The result is to dramatically shrink “non-value added time.” It’s been cut in half. Pivotal to the overall nine-gate (phase) Recap effort is Gate 4, the structures station. Lanceta says by having the proper parts and tooling already set up and waiting CCAD’s been able to reduce the non-value added time at this gate “from 160 days to 120 days.”

Giving a sister service its due, Lanceta says he borrowed the program from the United States Air Force, and then tweaked it to fit the Army’s way of doing things.

Lanceta’s effort dovetails nicely with the Army’s Storage, Analysis, Failure and Reclamation program, or SAFR. According to a press release written by Kelly A. DeWitt, a public affairs representative with the Army’s Aviation and Missile Research, Development and Engine Center (AMRDEC), a pull-a-part shop at CCAD is saving money and boosting aircraft readiness.

DeWitt says, the program works by gathering specifically identified candidate parts from airframes being overhauled at CCAD. She quotes Michael E. Vourcos, a SAFR program engineer, “We select parts based on critical supply need, complexity to manufacture, raw materials availability, [and] long procurement lead times” typically those parts that no longer meet current repair criteria limits or are beyond economical repair. Engineers look at those parts and put together repair development solutions. Most common candidates to be returned to duty as usable are gearbox housings, transmission gears, engine blades, and rotor heads. Vourcos says, “Our repair development solutions typically reclaim 50 to 75 percent of the parts. This results in an average of more than 2,000 parts repaired and returned to service annually.”
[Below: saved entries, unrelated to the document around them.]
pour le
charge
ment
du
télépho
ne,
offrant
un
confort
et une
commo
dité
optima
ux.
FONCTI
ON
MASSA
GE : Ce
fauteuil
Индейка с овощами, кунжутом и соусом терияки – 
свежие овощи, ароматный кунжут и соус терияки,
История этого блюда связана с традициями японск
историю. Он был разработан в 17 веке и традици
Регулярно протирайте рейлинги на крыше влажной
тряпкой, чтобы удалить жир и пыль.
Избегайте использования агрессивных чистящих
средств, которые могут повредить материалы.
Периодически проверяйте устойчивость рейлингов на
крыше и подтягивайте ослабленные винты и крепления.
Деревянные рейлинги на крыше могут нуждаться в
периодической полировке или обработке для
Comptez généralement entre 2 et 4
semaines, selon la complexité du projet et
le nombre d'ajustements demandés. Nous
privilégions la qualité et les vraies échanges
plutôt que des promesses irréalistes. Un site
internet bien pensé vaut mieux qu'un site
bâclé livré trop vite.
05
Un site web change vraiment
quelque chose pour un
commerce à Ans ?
CCAD’s mostly civilian workforce is looking to get the helicopters back to warfighters more quickly by speeding up access to needed parts and components. But there’s a teaching component to CCAD too. Sergeant Matthew Magreta, a CCAD public affairs contributor, penned an article that noted how Utah National Guardsmen of Company D, 2-211th General Support Aviation Battalion honed their pre-deployment skills “alongside seasoned depot-level aircraft mechanics and engineers.”

Magreta quotes Sergeant 1st Class Jesse Martinez as saying, “Our new soldiers need to get their hands dirty and expand their knowledge of aircraft maintenance before our deployment. We don’t get these kinds of opportunities back home.” At CCAD soldiers concentrate on engine assembly, composites, rotor blades, and structural and skid repair on the UH-60 Black Hawk, AH-64 Apache, and CH-47 Chinook. The idea is to boost maintainers’ confidence when they hit the ground overseas — to help young soldiers de-stress at least one challenge they’ll face by working things out ahead of time on the nurturing shop floor of CCAD.

The environment in which these men and women deploy is anything but nurturing. Like Vietnam, it’s a helicopter war this Global War on Terror. These days, “We’re either training or deployed,” says Colonel Lanceta. Those who fly these aircraft deserve the most reliable aircraft the Army can humanly provide. Nothing less will do.